Southern Co.-owned utility Georgia Power is going to build and operate the first standalone battery storage system on the state’s transmission grid.
The Georgia Public Service Commission has approved plans for the Mossy Branch Battery Facility. The 65-MW/260-MWh grid-charging battery system will be sited on 2.5 acres in Talbot County near Columbus, Ga.
It will connect into the Georgia Integrated Transmission System and will be part of a larger future 80-MW battery energy storage portfolio already approved in Georgia Power’s 2019 integrated resource plant.
“It is an exciting time to be working on new ways to maximize the value of sustainable, renewable energy and the addition of battery storage complements and enhances the value of renewable generation,” Wilson Mallard, Georgia Power’s renewable development director, said in a statement. “The Mossy Branch project will help the company evaluate the value of benefits battery storage provides to the electric system, as well as learn how to optimize operation and maintenance of the BESS facilities.”
The Mossy Branch Battery Facility will be designed as a standalone—not pairing with solar or wind—and will connect to and charge directly from the electric transmission grid. Georgia Power has selected Wärtsilä to provide the projects engineering, procurement and construction services.

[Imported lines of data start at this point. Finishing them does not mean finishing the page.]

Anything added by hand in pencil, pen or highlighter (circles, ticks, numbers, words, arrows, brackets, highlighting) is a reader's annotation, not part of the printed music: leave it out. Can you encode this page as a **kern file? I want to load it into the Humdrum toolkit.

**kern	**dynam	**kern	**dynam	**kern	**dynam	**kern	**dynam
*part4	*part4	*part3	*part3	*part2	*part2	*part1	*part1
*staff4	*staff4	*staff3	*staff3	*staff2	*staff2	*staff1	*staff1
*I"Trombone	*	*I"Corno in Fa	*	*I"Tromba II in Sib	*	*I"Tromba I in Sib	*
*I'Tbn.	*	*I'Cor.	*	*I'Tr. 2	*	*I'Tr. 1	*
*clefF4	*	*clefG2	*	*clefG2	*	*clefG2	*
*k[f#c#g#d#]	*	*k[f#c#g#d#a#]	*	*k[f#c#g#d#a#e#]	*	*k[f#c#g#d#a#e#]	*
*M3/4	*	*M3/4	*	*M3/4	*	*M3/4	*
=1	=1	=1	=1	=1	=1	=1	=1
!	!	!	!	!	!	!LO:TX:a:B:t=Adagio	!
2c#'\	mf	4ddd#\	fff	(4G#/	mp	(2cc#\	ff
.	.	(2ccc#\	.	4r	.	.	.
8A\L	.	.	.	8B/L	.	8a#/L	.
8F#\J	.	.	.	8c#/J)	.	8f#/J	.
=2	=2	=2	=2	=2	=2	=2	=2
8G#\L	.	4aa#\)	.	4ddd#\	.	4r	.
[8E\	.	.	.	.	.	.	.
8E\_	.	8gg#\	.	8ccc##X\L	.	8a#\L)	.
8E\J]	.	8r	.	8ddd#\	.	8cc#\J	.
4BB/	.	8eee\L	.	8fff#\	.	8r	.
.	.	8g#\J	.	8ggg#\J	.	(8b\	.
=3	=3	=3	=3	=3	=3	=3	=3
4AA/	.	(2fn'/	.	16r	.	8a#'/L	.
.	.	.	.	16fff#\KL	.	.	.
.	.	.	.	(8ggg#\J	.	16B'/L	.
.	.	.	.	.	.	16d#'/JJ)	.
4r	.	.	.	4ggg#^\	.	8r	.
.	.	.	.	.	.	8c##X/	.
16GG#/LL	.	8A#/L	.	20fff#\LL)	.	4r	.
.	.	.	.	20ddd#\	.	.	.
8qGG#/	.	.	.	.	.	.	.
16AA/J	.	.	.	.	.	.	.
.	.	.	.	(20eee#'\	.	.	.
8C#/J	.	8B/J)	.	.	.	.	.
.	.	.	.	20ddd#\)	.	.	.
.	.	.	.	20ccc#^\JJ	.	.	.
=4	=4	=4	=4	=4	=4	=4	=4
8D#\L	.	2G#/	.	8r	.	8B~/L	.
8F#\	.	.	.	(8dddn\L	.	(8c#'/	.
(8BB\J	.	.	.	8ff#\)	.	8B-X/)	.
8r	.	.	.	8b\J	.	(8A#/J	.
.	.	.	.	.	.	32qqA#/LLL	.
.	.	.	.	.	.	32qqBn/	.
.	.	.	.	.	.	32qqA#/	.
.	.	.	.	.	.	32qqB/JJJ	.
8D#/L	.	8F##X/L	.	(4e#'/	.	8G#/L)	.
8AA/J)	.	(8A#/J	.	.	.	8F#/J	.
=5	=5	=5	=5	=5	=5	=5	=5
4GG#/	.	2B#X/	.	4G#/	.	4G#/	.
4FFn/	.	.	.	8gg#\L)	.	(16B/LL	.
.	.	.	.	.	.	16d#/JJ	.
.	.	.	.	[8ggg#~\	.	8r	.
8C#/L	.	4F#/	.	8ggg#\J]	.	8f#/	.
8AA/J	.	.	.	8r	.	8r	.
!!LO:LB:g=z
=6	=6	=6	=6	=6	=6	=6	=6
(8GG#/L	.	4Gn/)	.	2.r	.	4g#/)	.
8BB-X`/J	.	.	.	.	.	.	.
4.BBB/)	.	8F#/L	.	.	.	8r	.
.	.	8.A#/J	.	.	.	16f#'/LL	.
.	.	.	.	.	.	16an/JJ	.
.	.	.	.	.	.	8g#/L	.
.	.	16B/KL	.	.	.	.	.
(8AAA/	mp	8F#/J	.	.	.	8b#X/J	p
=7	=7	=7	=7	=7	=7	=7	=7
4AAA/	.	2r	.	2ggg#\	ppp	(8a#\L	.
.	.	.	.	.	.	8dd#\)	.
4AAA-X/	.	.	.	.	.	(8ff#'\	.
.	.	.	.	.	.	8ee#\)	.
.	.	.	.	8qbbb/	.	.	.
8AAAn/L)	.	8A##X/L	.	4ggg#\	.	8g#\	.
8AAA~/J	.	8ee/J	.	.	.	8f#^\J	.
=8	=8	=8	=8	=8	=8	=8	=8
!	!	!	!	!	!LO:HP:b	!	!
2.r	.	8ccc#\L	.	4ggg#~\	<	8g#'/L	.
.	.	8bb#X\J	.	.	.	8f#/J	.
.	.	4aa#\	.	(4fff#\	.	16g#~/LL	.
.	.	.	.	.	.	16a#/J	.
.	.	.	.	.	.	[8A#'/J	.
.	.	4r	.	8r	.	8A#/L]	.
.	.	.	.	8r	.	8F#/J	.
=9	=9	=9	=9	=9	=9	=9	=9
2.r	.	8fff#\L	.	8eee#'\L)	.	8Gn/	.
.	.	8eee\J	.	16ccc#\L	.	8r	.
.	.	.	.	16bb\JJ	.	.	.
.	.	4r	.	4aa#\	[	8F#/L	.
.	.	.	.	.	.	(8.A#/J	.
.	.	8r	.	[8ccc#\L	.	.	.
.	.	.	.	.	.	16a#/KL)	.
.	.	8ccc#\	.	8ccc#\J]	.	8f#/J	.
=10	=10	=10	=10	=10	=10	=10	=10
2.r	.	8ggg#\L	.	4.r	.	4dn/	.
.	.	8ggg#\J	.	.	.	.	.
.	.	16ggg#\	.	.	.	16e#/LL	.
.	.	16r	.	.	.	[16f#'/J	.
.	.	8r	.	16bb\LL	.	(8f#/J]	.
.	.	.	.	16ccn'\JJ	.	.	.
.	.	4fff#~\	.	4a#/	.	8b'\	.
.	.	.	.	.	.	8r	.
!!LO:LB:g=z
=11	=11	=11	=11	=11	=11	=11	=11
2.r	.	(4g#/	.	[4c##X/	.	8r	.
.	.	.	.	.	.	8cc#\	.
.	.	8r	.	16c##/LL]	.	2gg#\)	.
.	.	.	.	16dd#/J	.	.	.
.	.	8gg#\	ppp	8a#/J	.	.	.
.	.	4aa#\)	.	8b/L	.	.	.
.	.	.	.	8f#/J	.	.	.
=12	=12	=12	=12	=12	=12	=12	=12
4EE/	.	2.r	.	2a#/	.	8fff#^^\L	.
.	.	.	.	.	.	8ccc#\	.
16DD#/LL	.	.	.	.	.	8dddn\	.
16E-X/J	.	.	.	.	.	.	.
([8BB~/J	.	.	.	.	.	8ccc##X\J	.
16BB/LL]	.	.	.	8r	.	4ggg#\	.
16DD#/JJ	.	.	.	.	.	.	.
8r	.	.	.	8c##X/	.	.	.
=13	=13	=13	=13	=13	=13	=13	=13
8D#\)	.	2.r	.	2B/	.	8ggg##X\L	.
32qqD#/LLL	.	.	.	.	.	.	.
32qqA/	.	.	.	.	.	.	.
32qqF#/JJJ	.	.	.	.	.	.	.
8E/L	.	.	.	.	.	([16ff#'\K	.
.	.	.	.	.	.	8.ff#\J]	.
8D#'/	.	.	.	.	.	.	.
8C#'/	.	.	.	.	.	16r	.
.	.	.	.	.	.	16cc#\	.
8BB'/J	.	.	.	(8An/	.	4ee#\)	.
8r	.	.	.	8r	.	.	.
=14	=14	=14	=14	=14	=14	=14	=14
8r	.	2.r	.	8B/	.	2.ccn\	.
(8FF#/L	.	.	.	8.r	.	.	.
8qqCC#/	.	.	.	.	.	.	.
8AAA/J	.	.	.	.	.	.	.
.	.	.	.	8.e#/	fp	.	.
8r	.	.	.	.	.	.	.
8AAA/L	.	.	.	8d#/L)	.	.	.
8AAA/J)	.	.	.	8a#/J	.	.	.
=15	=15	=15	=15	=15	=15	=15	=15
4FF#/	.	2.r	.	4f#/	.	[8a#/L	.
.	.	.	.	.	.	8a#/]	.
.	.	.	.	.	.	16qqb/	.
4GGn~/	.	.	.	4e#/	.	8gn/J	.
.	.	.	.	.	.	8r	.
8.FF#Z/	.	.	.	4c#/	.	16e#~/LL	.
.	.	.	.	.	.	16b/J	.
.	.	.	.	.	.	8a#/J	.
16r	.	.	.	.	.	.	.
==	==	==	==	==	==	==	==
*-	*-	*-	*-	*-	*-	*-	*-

The utility will use Mossy Branch as a way to evaluate the real-time performance and economics of the battery storage system, as well as refine maintenance practices on such projects, according to the company.
U.S. utility-scale energy storage capacity is climbing rapidly as a means of helping balance intermittent renewable energy technologies and an electricity resource unto itself. The American Clean Power Associated recently reported that about 570 MW of newly installed energy storage capacity was completed in the second quarter, bringing the U.S. total to nearly 665 MW with half a year remaining at the time of the report.
The biggest BESS project to date is Vistra Energy’s Moss Landing facility in Monterrey County, California. The Moss Landing project totals 300 MW/1,200-MWh in its completed first phase, while a second stage would raise that to 400/1,600-MWh.